• WRITTEN TASK
Among the entries, which lines carry the string "vase"? Copy every one.

---------------

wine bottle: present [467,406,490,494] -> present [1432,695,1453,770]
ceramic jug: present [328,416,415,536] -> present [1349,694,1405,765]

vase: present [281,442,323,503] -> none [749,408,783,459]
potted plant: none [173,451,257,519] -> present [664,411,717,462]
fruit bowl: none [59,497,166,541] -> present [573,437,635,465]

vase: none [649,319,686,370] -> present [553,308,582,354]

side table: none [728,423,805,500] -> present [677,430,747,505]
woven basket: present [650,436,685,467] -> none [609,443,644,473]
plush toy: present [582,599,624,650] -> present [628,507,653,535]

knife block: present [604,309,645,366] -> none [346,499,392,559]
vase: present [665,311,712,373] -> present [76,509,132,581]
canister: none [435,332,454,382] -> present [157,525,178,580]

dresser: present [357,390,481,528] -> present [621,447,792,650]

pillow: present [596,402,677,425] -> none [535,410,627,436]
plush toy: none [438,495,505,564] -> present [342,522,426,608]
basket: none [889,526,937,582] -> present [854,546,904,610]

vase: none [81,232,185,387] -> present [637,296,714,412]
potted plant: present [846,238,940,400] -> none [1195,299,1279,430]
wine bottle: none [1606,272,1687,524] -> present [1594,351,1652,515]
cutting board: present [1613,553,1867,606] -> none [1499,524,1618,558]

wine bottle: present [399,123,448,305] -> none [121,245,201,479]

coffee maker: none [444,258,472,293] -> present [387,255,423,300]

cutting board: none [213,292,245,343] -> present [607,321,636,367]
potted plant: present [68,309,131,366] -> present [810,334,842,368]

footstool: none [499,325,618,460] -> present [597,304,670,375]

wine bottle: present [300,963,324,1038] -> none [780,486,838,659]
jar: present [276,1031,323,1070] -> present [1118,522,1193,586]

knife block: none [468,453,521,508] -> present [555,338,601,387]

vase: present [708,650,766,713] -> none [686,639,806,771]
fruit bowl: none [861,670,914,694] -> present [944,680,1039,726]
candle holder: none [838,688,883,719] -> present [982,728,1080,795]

---------------

• RESULT BELOW
vase: present [281,442,323,503] -> none [749,408,783,459]
vase: none [649,319,686,370] -> present [553,308,582,354]
vase: present [665,311,712,373] -> present [76,509,132,581]
vase: none [81,232,185,387] -> present [637,296,714,412]
vase: present [708,650,766,713] -> none [686,639,806,771]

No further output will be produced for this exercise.